* To do *
Repeat the records below exactly. Omit the pictures.

* Information *
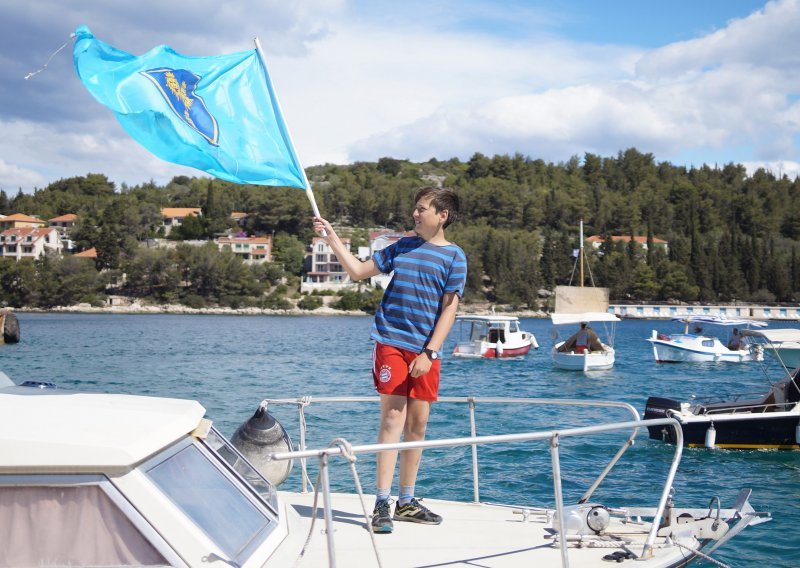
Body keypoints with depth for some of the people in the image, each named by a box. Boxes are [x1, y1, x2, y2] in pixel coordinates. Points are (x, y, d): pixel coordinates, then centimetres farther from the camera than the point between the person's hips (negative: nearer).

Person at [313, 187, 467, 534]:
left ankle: (406, 502, 17)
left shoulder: (454, 257, 3)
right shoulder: (402, 246, 11)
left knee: (418, 422, 6)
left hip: (425, 351, 0)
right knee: (393, 418, -7)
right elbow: (359, 271, 14)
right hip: (391, 343, 0)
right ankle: (382, 504, -6)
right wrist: (332, 239, 6)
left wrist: (430, 353, -10)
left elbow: (449, 308, -2)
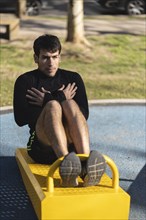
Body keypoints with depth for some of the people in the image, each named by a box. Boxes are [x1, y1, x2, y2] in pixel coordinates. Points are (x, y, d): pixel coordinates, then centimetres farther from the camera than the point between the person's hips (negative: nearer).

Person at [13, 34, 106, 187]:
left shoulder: (73, 78, 17)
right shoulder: (25, 81, 10)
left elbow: (83, 115, 6)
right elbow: (20, 119, -4)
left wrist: (48, 100, -3)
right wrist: (59, 98, -5)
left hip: (72, 142, 2)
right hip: (42, 146, -1)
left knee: (70, 104, -28)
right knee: (53, 105, -30)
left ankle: (86, 166, -49)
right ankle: (67, 163, -56)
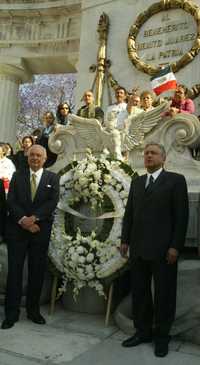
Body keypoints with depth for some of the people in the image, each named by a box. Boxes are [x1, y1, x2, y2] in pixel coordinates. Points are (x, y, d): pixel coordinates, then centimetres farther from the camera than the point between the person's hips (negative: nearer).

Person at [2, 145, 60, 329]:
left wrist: (33, 218, -16)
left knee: (37, 272, 7)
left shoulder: (52, 178, 6)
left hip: (40, 230, 0)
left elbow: (52, 202, -6)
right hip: (17, 229, 0)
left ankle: (33, 310, 22)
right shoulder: (17, 176, 9)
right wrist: (23, 220, -14)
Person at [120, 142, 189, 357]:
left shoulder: (175, 180, -2)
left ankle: (162, 337, 22)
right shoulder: (137, 182, 14)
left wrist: (175, 246, -13)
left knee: (164, 294, 6)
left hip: (163, 249, -5)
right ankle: (143, 331, 27)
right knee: (139, 292, 12)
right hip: (138, 248, 5)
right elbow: (129, 213, 13)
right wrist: (125, 240, 8)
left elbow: (181, 216, -7)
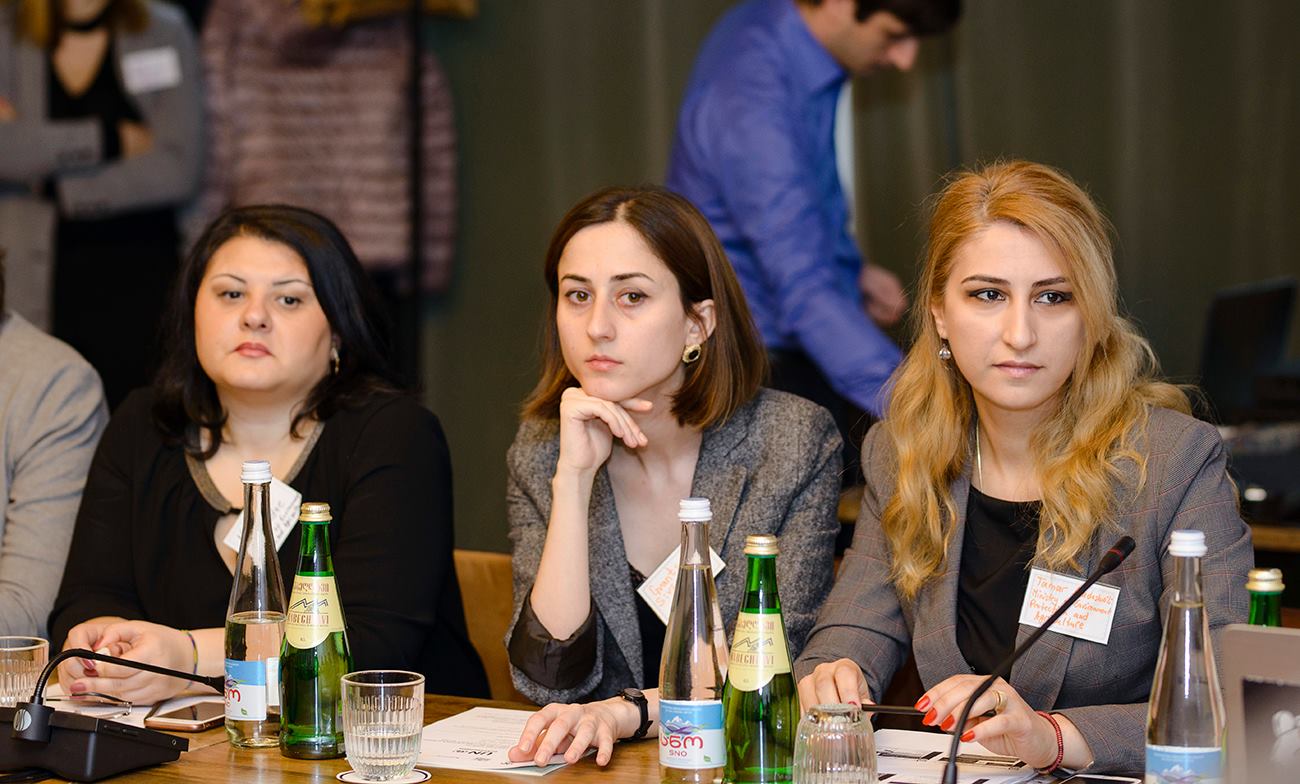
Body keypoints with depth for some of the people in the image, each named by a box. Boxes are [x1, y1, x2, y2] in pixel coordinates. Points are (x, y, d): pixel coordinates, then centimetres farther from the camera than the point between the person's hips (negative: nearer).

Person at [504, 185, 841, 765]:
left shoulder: (795, 440, -5)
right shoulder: (540, 454, 2)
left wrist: (631, 710, -25)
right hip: (610, 765, 1)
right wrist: (573, 478, -14)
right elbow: (550, 682, -7)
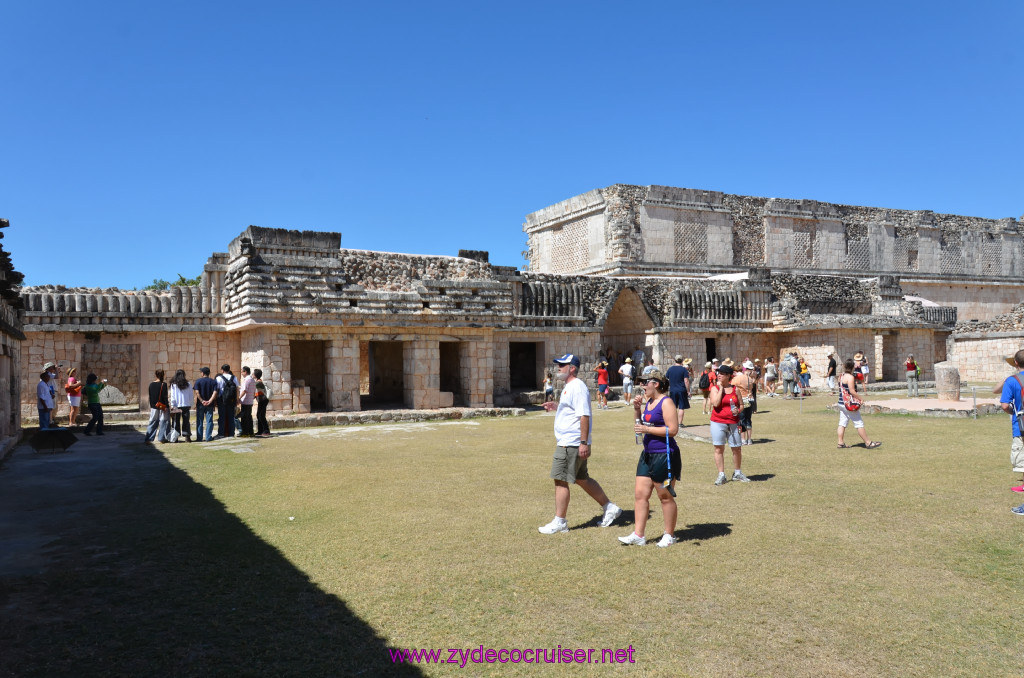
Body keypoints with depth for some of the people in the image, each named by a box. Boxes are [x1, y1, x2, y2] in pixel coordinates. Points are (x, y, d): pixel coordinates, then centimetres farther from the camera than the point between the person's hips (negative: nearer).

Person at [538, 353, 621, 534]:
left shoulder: (577, 387, -16)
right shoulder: (568, 387, 17)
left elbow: (584, 415, -23)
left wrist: (583, 442, -26)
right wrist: (555, 406, 16)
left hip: (571, 444, -11)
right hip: (566, 443, 11)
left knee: (560, 480, -5)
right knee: (582, 479, 17)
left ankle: (559, 522, 4)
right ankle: (610, 508, 27)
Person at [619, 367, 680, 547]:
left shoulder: (666, 402, -13)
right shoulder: (647, 402, 12)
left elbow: (672, 429, -20)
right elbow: (641, 425, 20)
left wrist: (647, 429, -19)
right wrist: (637, 409, 4)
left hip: (665, 456, -8)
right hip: (648, 455, 9)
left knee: (665, 497, 4)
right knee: (640, 494, 5)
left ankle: (669, 535, 18)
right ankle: (638, 535, 11)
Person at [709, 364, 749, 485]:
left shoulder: (735, 389, 6)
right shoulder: (715, 388, 1)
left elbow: (741, 406, 13)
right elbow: (716, 403, -16)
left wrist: (738, 410, -10)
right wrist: (721, 388, -11)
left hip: (733, 423, 2)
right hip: (718, 422, -2)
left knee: (737, 449, 7)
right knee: (719, 449, 0)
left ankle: (737, 473, 25)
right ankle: (721, 475, 8)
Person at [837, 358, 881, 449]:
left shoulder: (841, 376, 12)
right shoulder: (850, 377, -15)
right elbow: (852, 391, -20)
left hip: (841, 403, 9)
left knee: (842, 423, 8)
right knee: (859, 424, 0)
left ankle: (841, 443, 8)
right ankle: (868, 443, 7)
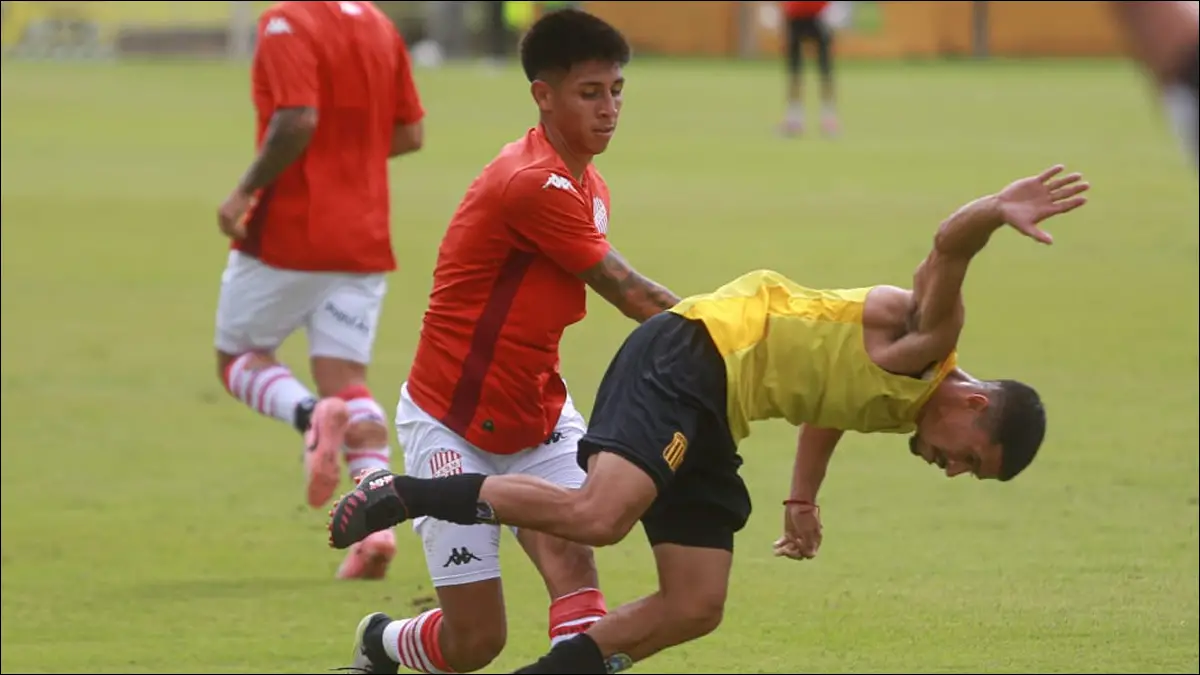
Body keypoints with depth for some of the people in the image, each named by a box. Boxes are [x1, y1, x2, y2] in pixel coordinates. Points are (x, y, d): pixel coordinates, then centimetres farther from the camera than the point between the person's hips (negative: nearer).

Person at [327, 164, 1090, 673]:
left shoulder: (900, 398, 16)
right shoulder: (927, 345, -12)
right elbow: (948, 247, -31)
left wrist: (803, 499, 38)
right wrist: (995, 213, -50)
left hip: (713, 412, 10)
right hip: (689, 359, -10)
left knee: (694, 608, 3)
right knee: (601, 515, -31)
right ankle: (407, 494, -18)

* Task output *
Body keypoints with depth for some of the people in the image, each named by a box. Boxes are [x1, y1, x2, y2] in pixel coordinates. Points are (x, y, d): pixel coordinates, then centimetres farther from the camera than the point between the person's hips (negative: nearer).

Person at [313, 187, 467, 534]:
left ankle: (406, 502, 17)
left shoulder: (454, 257, 3)
right shoulder: (402, 246, 11)
left knee: (418, 422, 6)
left hip: (425, 351, 0)
right knee: (393, 418, -7)
right elbow: (359, 271, 14)
right hip: (391, 343, 0)
right ankle: (382, 504, -6)
right wrist: (332, 239, 6)
left wrist: (430, 353, -10)
left elbow: (449, 308, -2)
Body keypoints with depth for some of the people in the image, each named by a box. Boxes are [x1, y1, x2, y2] in pixel coordinates. Points are (x, y, d): pixel coordinates, then centimetres farther from the camera than the point between the person's hips (negative: nearer).

Person at [13, 34, 106, 187]:
left shoulder: (73, 78, 17)
right shoulder: (25, 81, 10)
left elbow: (83, 115, 6)
right elbow: (20, 119, -4)
left wrist: (48, 100, -3)
right wrist: (59, 98, -5)
left hip: (72, 142, 2)
right hip: (42, 146, -1)
left knee: (70, 104, -28)
right knee: (53, 105, -30)
left ankle: (86, 166, -49)
right ankle: (67, 163, -56)
Body keypoints with depth for some of the people in the image, each named by a box. Boxes are [x1, y1, x2, y2] in pixel coordinates. Points are (x, y, d): pixel coordinates, then centimetres farther from the camera than the point between the person's hips (negative: nearer).

Person at [2, 145, 60, 329]:
left wrist: (33, 218, -16)
left knee: (37, 272, 7)
left shoulder: (52, 178, 6)
left hip: (40, 230, 0)
left elbow: (52, 202, -6)
right hip: (17, 229, 0)
left ankle: (33, 310, 22)
right shoulder: (17, 176, 9)
right wrist: (23, 220, -14)
Person at [120, 142, 189, 357]:
left shoulder: (175, 180, -2)
left ankle: (162, 337, 22)
right shoulder: (137, 182, 14)
left wrist: (175, 246, -13)
left knee: (164, 294, 6)
left hip: (163, 249, -5)
right ankle: (143, 331, 27)
right knee: (139, 292, 12)
right hip: (138, 248, 5)
right elbow: (129, 213, 13)
right wrist: (125, 240, 8)
left elbow: (181, 216, -7)
Body keypoints with depth for some of the people in the image, each named by a box. Boxes are [x1, y1, x2, y2] in pixel coordinates. Points are (x, y, d): pixel coordinates, then centimetres farther from the camera than the point between the person's hips (negative: nearer).

Person at [504, 185, 841, 765]:
left shoulder: (795, 440, -5)
right shoulder: (540, 454, 2)
left wrist: (631, 710, -25)
right hip: (610, 765, 1)
right wrist: (573, 478, -14)
right elbow: (550, 682, -7)
Body keypoints with depth for some of the people in the image, each named by a box. Boxes are [x1, y1, x2, y2] in pixel coordinates. Points are (x, y, d): pixel coordinates, then centimetres farther from the camera than the point between the person's hips (negative: nearer).

Person at [538, 353, 621, 534]:
left shoulder: (577, 387, -16)
right shoulder: (568, 387, 17)
left elbow: (584, 415, -23)
left wrist: (583, 442, -26)
right wrist: (555, 406, 16)
left hip: (571, 444, -11)
right hip: (566, 443, 11)
left knee: (560, 480, -5)
right knee: (582, 479, 17)
left ankle: (559, 522, 4)
right ankle: (610, 508, 27)
Person at [619, 367, 680, 547]:
left shoulder: (666, 402, -13)
right shoulder: (647, 402, 12)
left elbow: (672, 429, -20)
right elbow: (641, 425, 20)
left wrist: (647, 429, -19)
right wrist: (637, 409, 4)
left hip: (665, 456, -8)
right hip: (648, 455, 9)
left knee: (665, 497, 4)
right knee: (640, 494, 5)
left ankle: (669, 535, 18)
right ankle: (638, 535, 11)
Person at [709, 364, 749, 485]:
left shoulder: (735, 389, 6)
right shoulder: (715, 388, 1)
left elbow: (741, 406, 13)
right elbow: (716, 403, -16)
left wrist: (738, 410, -10)
right wrist: (721, 388, -11)
left hip: (733, 423, 2)
right hip: (718, 422, -2)
left knee: (737, 449, 7)
right knee: (719, 449, 0)
left ankle: (737, 473, 25)
right ankle: (721, 475, 8)
Person at [837, 358, 881, 449]:
left shoulder: (841, 376, 12)
right shoulder: (850, 377, -15)
right elbow: (852, 391, -20)
left hip: (841, 403, 9)
left knee: (842, 423, 8)
right knee: (859, 424, 0)
left ankle: (841, 443, 8)
right ankle: (868, 443, 7)
Body keypoints with depth for some of the people in the image, each named by a box. Boxes are [x1, y1, x2, y2] in pixel coordinates. Points are (x, y, d): pixel coordinates, then centimetres farther from the camera than the point between the person's hips (negative: nearer).

Person at [327, 164, 1090, 673]:
left shoulder: (900, 398, 16)
right shoulder: (927, 345, -12)
right elbow: (948, 247, -31)
left wrist: (803, 499, 38)
right wrist: (995, 213, -50)
left hip: (713, 412, 10)
right hip: (689, 359, -10)
left knee: (694, 608, 3)
right knee: (601, 515, -31)
right ankle: (407, 494, -18)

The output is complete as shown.